- IATA: none; ICAO: none; FAA LID: S34;

Summary
- Airport type: Public
- Owner: Sanders County
- Serves: Plains, Montana
- Elevation AMSL: 2,467 ft / 752 m
- Coordinates: 47°28′25″N 114°54′26″W﻿ / ﻿47.47361°N 114.90722°W
- Interactive map of Plains Airport

Runways
| Direction | Length |  | Surface |
| ft | m |
| 13/31 | 4,650 | 1,417 | Asphalt |

Statistics (2008)
- Aircraft operations: 3,900
- Based aircraft: 3
- Source: Federal Aviation Administration

= Plains Airport =

Plains Airport is a county-owned public-use airport located one nautical mile (1.85 km) northwest of the central business district of Plains, in Sanders County, Montana, United States. According to the FAA's National Plan of Integrated Airport Systems for 2009–2013, it is categorized as a general aviation facility.

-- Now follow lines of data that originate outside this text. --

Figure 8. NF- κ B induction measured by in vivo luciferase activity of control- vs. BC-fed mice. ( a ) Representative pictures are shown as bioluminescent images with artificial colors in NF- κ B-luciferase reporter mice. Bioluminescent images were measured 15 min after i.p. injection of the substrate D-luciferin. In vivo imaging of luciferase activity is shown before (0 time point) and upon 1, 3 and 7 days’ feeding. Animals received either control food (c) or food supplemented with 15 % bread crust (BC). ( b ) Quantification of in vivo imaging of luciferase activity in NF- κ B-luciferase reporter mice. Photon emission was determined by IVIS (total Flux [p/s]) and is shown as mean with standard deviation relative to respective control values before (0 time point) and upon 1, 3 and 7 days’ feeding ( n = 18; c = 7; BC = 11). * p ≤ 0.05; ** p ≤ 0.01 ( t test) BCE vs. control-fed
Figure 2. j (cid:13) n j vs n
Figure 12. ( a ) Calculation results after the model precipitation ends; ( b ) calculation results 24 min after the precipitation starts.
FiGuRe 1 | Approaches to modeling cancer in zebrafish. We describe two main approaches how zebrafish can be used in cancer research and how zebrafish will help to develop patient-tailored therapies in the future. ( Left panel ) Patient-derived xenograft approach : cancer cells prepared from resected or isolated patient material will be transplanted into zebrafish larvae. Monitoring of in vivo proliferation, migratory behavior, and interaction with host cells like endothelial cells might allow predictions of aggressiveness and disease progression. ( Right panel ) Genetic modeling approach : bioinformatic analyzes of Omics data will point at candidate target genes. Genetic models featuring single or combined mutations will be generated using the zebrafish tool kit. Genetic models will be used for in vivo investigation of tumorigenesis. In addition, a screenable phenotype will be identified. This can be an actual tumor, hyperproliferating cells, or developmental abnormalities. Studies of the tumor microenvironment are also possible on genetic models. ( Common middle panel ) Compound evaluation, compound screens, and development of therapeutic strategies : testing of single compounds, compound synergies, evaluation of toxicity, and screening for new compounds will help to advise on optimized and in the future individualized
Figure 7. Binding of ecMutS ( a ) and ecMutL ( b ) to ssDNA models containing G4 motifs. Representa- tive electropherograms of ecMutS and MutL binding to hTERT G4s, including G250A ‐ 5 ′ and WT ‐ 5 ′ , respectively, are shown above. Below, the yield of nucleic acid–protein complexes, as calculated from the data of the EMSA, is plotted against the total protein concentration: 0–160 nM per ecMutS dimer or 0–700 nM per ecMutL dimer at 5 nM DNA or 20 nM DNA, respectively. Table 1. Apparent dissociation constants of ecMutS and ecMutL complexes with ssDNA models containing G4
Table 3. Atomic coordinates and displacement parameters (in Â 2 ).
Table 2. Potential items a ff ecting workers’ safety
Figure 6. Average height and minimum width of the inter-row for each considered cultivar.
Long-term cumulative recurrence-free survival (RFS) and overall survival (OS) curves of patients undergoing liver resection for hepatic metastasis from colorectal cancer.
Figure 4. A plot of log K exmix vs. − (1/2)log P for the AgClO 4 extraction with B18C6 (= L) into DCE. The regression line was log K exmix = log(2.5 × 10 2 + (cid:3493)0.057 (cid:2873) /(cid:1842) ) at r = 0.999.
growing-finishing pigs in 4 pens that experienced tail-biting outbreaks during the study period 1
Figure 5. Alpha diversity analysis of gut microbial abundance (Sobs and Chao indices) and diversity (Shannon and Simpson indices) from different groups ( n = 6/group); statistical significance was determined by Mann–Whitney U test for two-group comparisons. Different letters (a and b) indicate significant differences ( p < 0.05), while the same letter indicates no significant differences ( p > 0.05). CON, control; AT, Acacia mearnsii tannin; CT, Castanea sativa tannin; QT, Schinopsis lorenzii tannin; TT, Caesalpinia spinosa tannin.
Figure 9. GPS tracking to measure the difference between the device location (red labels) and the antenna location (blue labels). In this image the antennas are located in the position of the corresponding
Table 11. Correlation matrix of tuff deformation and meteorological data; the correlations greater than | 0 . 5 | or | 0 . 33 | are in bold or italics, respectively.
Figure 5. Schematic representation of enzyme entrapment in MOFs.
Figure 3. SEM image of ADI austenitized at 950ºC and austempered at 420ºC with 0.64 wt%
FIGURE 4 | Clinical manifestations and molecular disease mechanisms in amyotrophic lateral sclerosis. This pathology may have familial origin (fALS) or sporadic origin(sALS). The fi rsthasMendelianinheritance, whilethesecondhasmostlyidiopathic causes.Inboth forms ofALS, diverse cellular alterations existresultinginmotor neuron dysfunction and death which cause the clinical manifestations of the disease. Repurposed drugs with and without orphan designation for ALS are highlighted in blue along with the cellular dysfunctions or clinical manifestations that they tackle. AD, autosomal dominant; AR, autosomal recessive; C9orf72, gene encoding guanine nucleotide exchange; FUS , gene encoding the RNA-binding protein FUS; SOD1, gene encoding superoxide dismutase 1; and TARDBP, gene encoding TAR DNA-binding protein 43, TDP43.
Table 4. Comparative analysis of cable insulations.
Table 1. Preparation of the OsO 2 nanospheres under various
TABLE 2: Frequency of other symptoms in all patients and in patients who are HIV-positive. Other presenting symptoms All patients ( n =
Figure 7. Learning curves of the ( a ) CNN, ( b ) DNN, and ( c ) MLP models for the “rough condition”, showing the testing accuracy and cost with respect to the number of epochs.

== Facilities and aircraft ==
Plains Airport covers an area of 259 acre at an elevation of 2,467 feet (752 m) above mean sea level. It has one runway designated 13/31 with an asphalt surface measuring 4,650 by 75 feet (1,417 x 23 m).

For the 12-month period ending July 22, 2008, the airport had 3,900 general aviation aircraft operations, an average of 10 per day. At that time there were 3 aircraft based at this airport, all single-engine.